Quando arriviamo in cima, zuppi come spugne, ci tocca a scendere. Paolo mi paventa l'idea di andare direttamente a Celle senza passare dal traguardo, tanto il nostro allenamento l'abbiamo fatto. E' un attimo, capisco che è stanco e lo striglio un po': Nemmeno per sogno, ci aspetta una discesa e un'ultima salita di nemmeno 2 km. Sono ancora incavolato per la foratura, dopo tutta questa fatica ritirarsi non avrebbe senso. Lui si mette davanti e disegna le curve.Dopo poco capisco che cosa voleva dirmi. Mi accorgo che non riesco più a tenere le sue ruote. Che allargo le traiettorie. Che ho una paura terribile di incrociare una macchina nell'altro senso. Più lo vedo allontanarsi più chiedo alle mie gambe di raggiungerlo ma loro non mi rispondono. Pedalano, sì, ma sembra che muovano aria. Comincio ad avere davanti agli occhi un muro grigio. E' come se indossassi un berretto con la visiera, riesco a vedere solo davanti per qualche metro. Piano piano ogni senso viene meno. Il manubrio lo sento come un bastone; in bocca ho soltanto denti, dalle orecchie non arriva più nulla. Non mi sono mai sentito così. Non soffro nemmeno, qualcosa nel mio corpo stava conservando una fiammella accesa contro quell'acqua, quel vento, quel freddo. Alla fine della discesa Paolo se ne accorge e mi scorta. Mi dice che la mia faccia da sola vale il Premio San Gennaro a inizio stagione. La sua battuta e i primi tornanti della salita mi rianimano. Ma io sono rimasto indietro con la testa: vedo scritto 500, poi 400, poi 200, ma per me non è il traguardo, doveva esserci ancora una discesa e una salita prima. Solo all'ultimo vedo scritto "Arrivo" e mi sveglio. Distinguo i bip dei nostri chip, mi si scolpiscono nella mente. Qualcuno è arrivato prima di noi. Altri arriveranno dopo. Saremo tutti qui, tra poco.

▶ _Esercizio scritto 1_:
Nel racconto, a che cosa equivale la faccia del narratore secondo la battuta di Paolo?

▶ _Righe dell'esercizio_:
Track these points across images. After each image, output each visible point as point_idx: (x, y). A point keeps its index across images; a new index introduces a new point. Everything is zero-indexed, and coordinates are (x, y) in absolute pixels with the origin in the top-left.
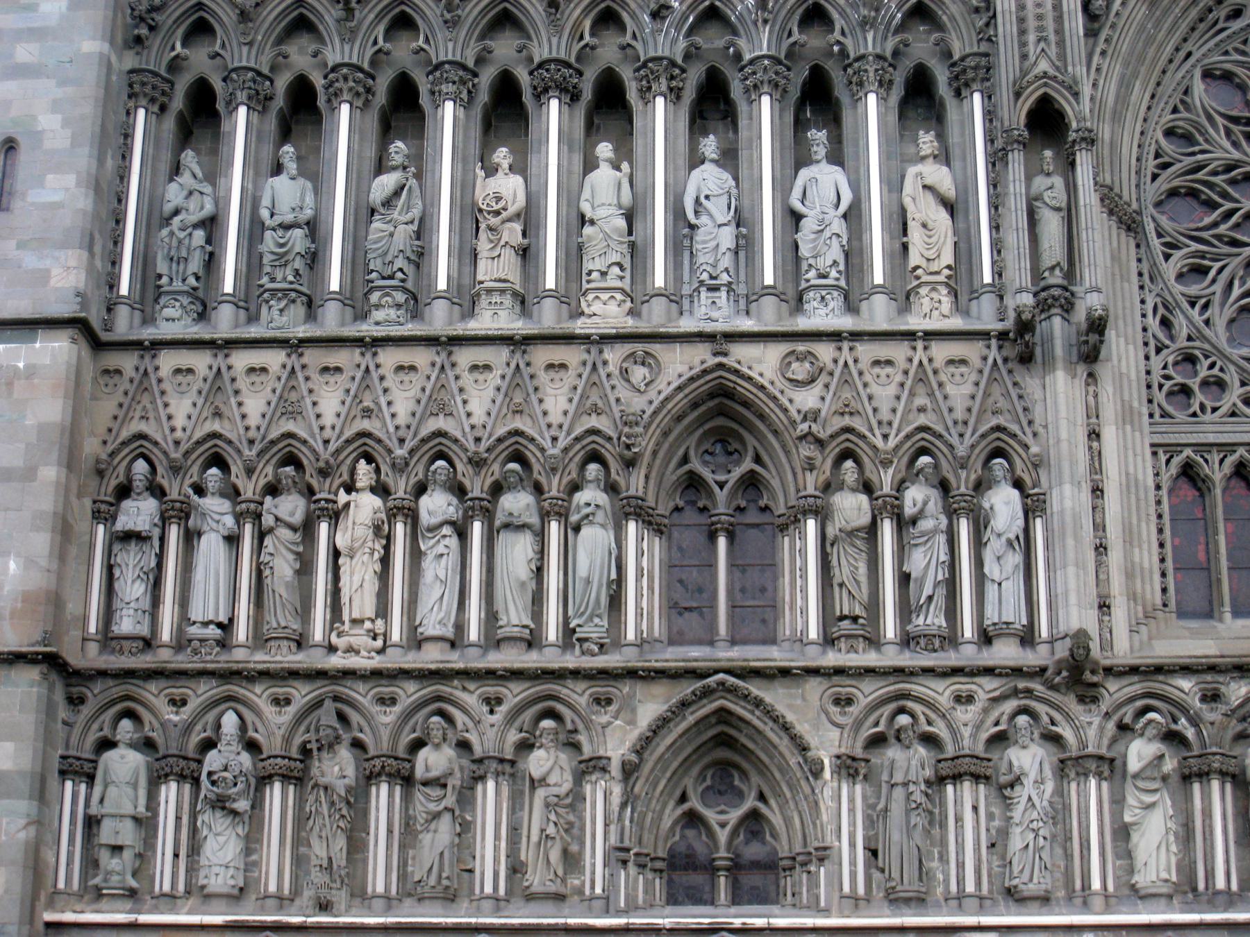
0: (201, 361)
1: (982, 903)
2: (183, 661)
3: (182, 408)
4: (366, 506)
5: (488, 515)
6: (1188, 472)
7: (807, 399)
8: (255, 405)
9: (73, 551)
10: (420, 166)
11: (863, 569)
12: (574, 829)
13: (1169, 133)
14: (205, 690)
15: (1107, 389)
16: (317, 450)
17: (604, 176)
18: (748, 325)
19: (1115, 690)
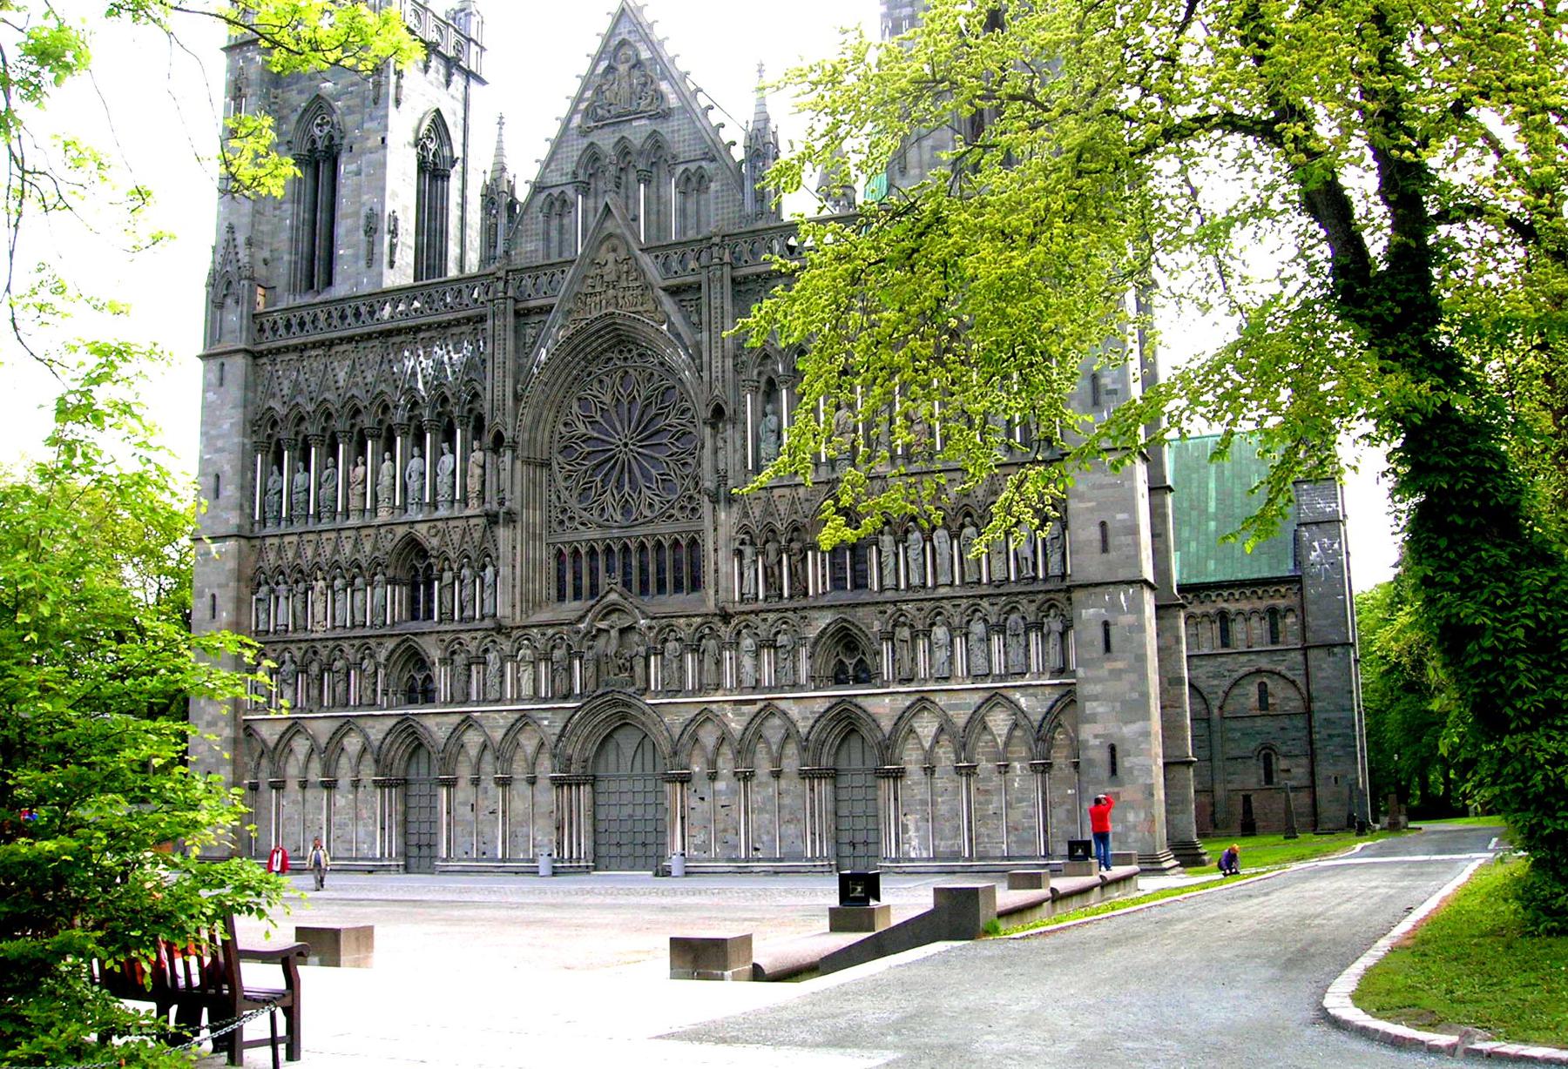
0: (276, 541)
1: (478, 703)
2: (275, 638)
3: (272, 556)
4: (321, 583)
5: (352, 584)
6: (560, 553)
7: (435, 542)
8: (290, 554)
9: (245, 609)
10: (336, 467)
11: (449, 597)
12: (375, 683)
13: (566, 424)
14: (280, 647)
15: (519, 531)
16: (306, 569)
17: (388, 463)
18: (420, 517)
19: (515, 634)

▶ _Esercizio scritto 2_:
Riscrivi le righe partendo dalla prima e proseguendo fino alla riga con "13: (1169, 133)", comprese entrambe, sostituendo "top-left" con "upper-left" e senza cambiare nient'altro. Non includere le immagini nella risposta.

▶ _Risposta completa 1_:
Al Premio San Gennaro a inizio stagione.

▶ _Risposta completa 2_:
Track these points across images. After each image, output each visible point as point_idx: (x, y). A point keeps its index across images; a new index introduces a new point. Everything is zero-indexed, and coordinates are (x, y) in absolute pixels with the origin in the upper-left.
0: (201, 361)
1: (982, 903)
2: (183, 661)
3: (182, 408)
4: (366, 506)
5: (488, 515)
6: (1188, 472)
7: (807, 399)
8: (255, 405)
9: (73, 551)
10: (420, 166)
11: (863, 569)
12: (574, 829)
13: (1169, 133)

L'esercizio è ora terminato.